▶ [What to work on]: From the line that contains "middle_mouse_up()" through the end of the records below, write out each line exactly as it appears, but not the pictures.

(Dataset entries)
==========

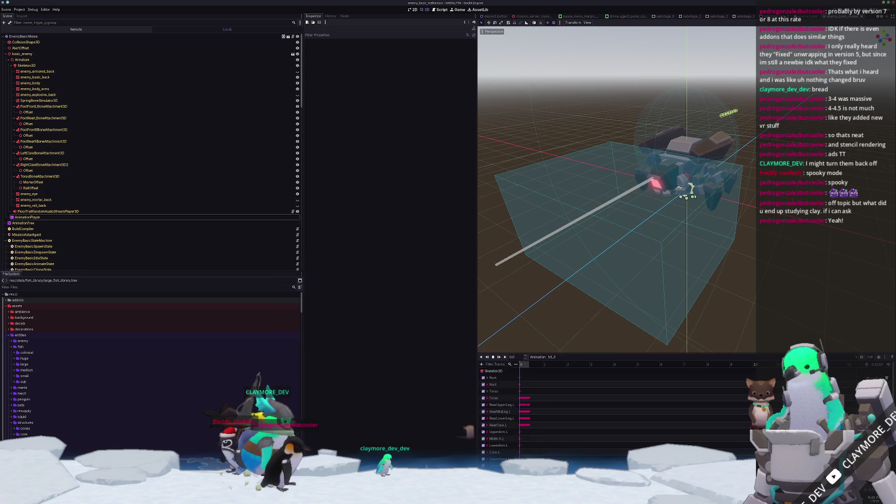
key("alt+Tab")
left_click(463, 233)
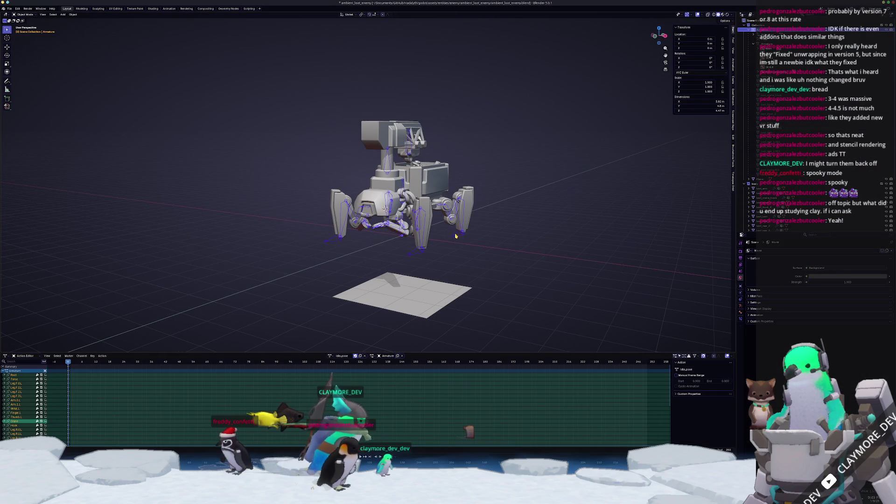
scroll(525, 264, "up", 2)
mouse_move(527, 245)
middle_mouse_down()
mouse_move(467, 250)
mouse_move(533, 254)
mouse_move(525, 280)
mouse_move(528, 269)
middle_mouse_up()
scroll(528, 269, "up", 2)
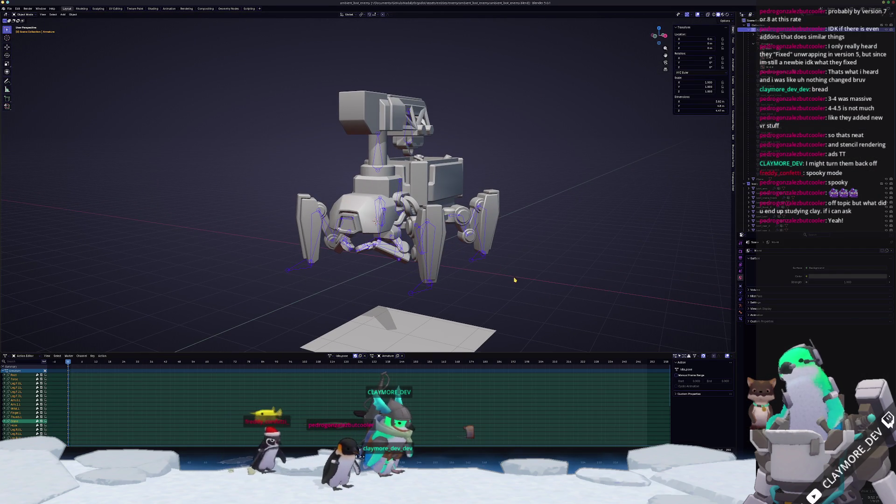
middle_click_drag(513, 248, 507, 247)
scroll(506, 247, "up", 3)
key("KP_5")
key("KP_8")
key("KP_8")
key("KP_8")
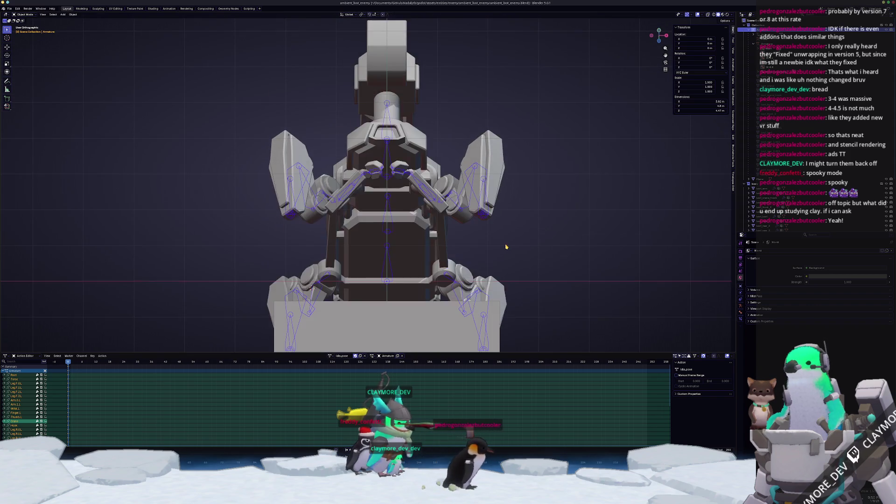
key("KP_8")
key("KP_8")
key("KP_8")
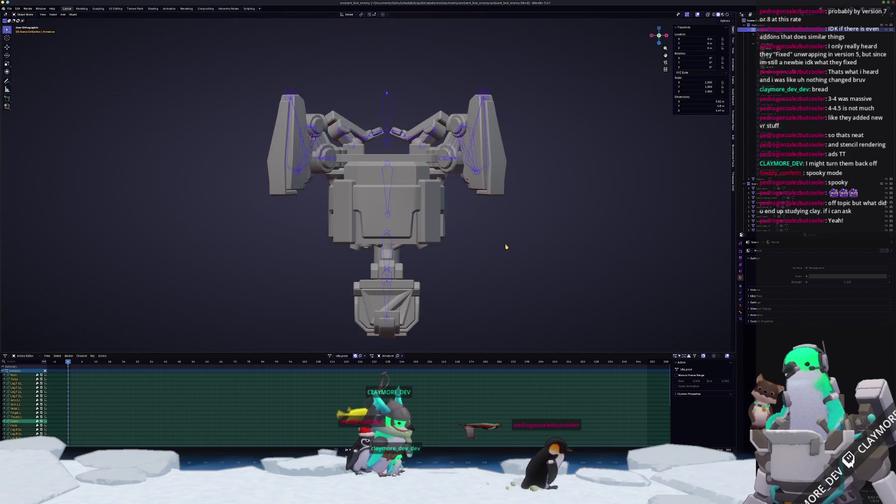
key("KP_4")
key("KP_4")
key("KP_4")
key("KP_8")
key("KP_8")
key("KP_8")
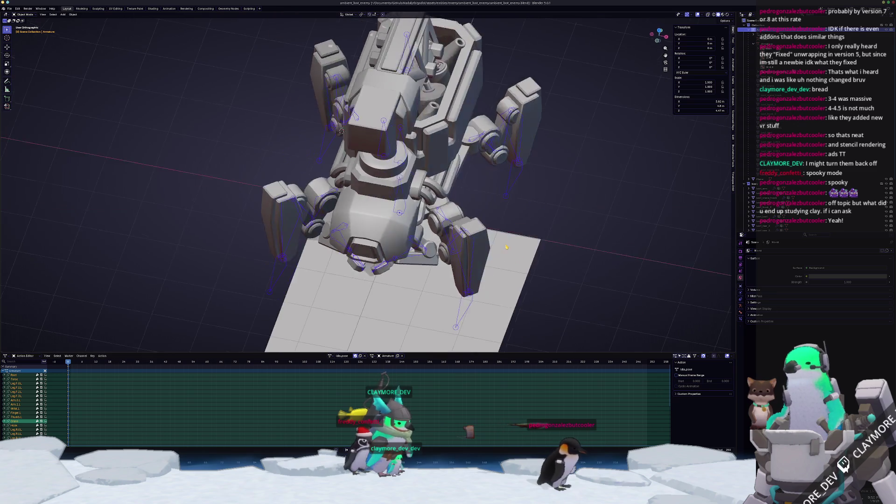
key("KP_5")
key("KP_2")
key("KP_2")
key("KP_2")
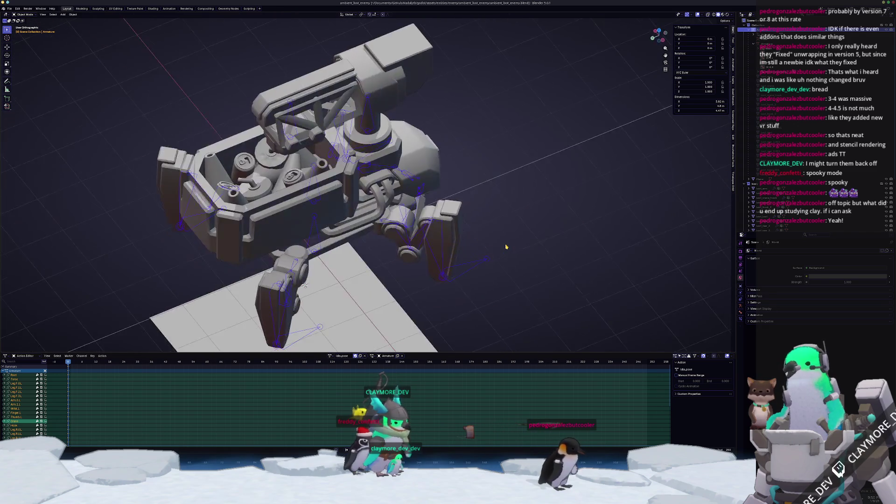
key("KP_5")
key("KP_4")
key("KP_4")
key("KP_4")
key("KP_8")
key("KP_8")
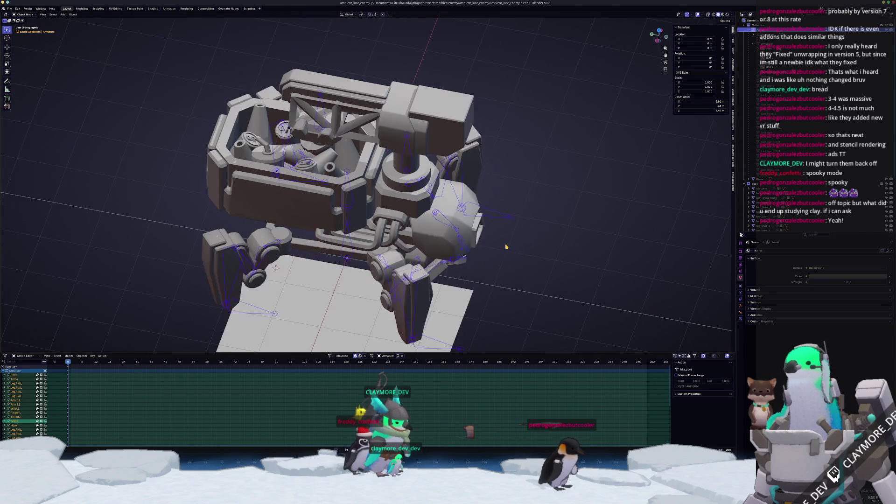
key("KP_4")
key("KP_4")
key("KP_4")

==========

▶ [Answer box]:
middle_mouse_up()
scroll(528, 269, "up", 2)
middle_click_drag(513, 248, 507, 247)
scroll(506, 247, "up", 3)
key("KP_5")
key("KP_8")
key("KP_8")
key("KP_8")
key("KP_8")
key("KP_8")
key("KP_8")
key("KP_4")
key("KP_4")
key("KP_4")
key("KP_8")
key("KP_8")
key("KP_8")
key("KP_5")
key("KP_2")
key("KP_2")
key("KP_2")
key("KP_5")
key("KP_4")
key("KP_4")
key("KP_4")
key("KP_8")
key("KP_8")
key("KP_4")
key("KP_4")
key("KP_4")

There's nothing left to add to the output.